Isso não significa que você já vai começar a escrever a história, mas simplesmente escolher uma. Ou pelo menos escolher se vai ser uma história pessoal, um caso real de terceiros ou uma ficção que ilustre o seu tema.
Então, pegue a planilha e acrescente o campo “História a ser contada”. Pegue o checklist e acrescente o item “Escolher a história a ser contada”.
Bibliografia deste artigo
Livro #19: O Herói de Mil Faces, de Joseph Campbell
O Herói de Mil Faces, de Joseph Campbell, é o livro fundamental e imprescindível para quem quer começar a estudar storytelling.
Como falei ao longo da aula, foi o trabalho de Campbell, publicado em 1949, que trouxe a atenção de especialistas e estudiosos para as estruturas narrativas que sobrevivem ao tempo.
Não por acaso, o livro foi considerado pela Revista Time como um dos 100 mais influentes já escritos em língua inglesa.
Livro #20: A Jornada do Escritor, de Christopher Vogler
Em A Jornada do Escritor, Christopher Vogler faz uma atualização das teorias de Joseph Campbbell, em um trabalho inicialmente encomendado para a Disney.
Vogler havia estudado na mesma faculdade de cinema de George Lucas e admirava o trabalho de Campbell. Ele fez circular no estúdio do Mickey um memorando de sete páginas. O título era “Um guia prático para o Herói de Mil Faces”.
O texto fez tanto sucesso que foi desenvolvido para se tornar o livro. Embora voltada para roteiristas de cinema, a obra é de grande valia para qualquer produtor de conteúdo.
Se os exemplos de Campbell são de figuras antigas e religiosas, no livro de Vogler são personagens modernos. De Star Wars a animações da Disney.
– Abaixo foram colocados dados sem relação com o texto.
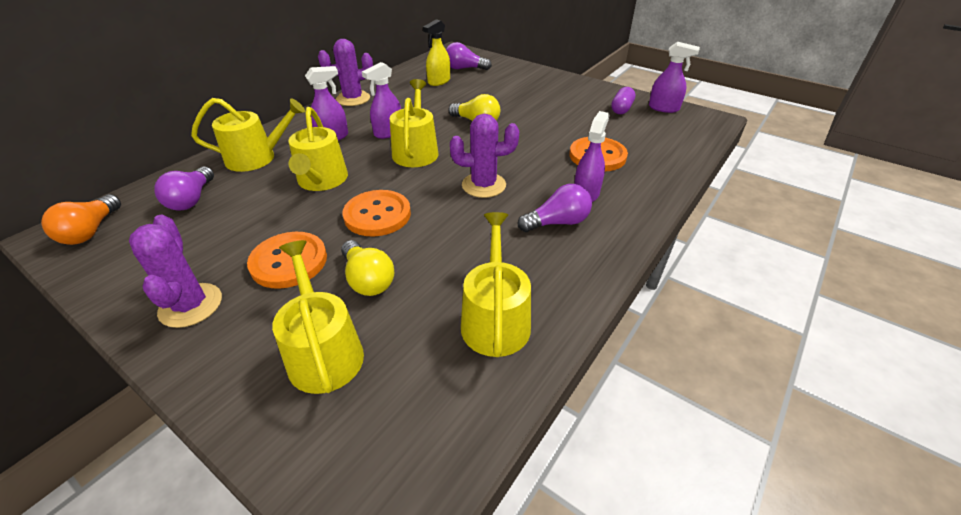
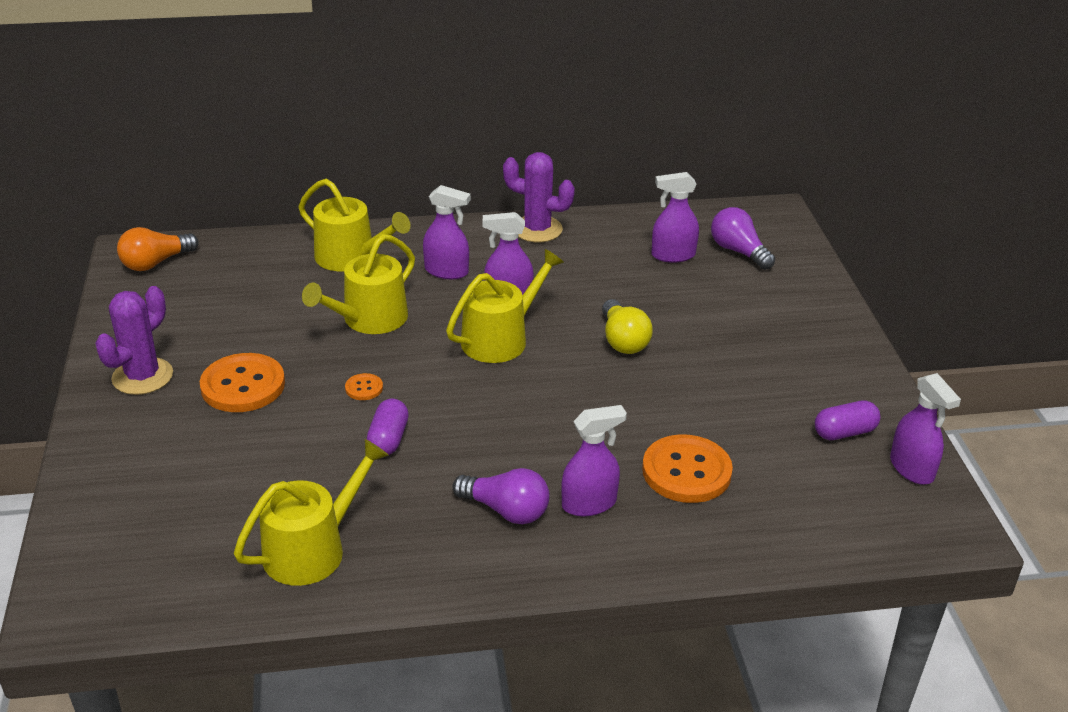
camera: 45 degrees right, 5 degrees down
(192, 199) = (250, 274): purple light bulb -> none
(323, 352) = (172, 477): yellow watering can -> none
(368, 279) = (274, 443): yellow light bulb -> none
(377, 215) = (364, 388): orange button -> orange button, size x0.45
(437, 230) = (388, 439): none -> purple capsule
(439, 81) = (673, 255): yellow spray bottle -> purple spray bottle
(483, 185) = (503, 422): purple cactus -> none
Uma leitura bem mais fácil para os dias atuais.
Livro #21: Nocaute – Como Contar Sua Historia no Disputado Ringue das Redes Sociais, de Gary Vaynerchuk
Se você não conhece, Gary Vaynerchuck é um empreendedor americano famosíssimo por seu modo não convencional de criar negócios. E atrair pessoas para eles usando as mídias sociais.
Em Nocaute, ele explica em detalhes as estratégias que tem utilizado para contar histórias. Também explica como elevar sua marca pessoal e praticar marketing de conteúdo.
Um livro bem atual sobre como usar as histórias em um mundo barulhento, distraído e cheio de redes sociais.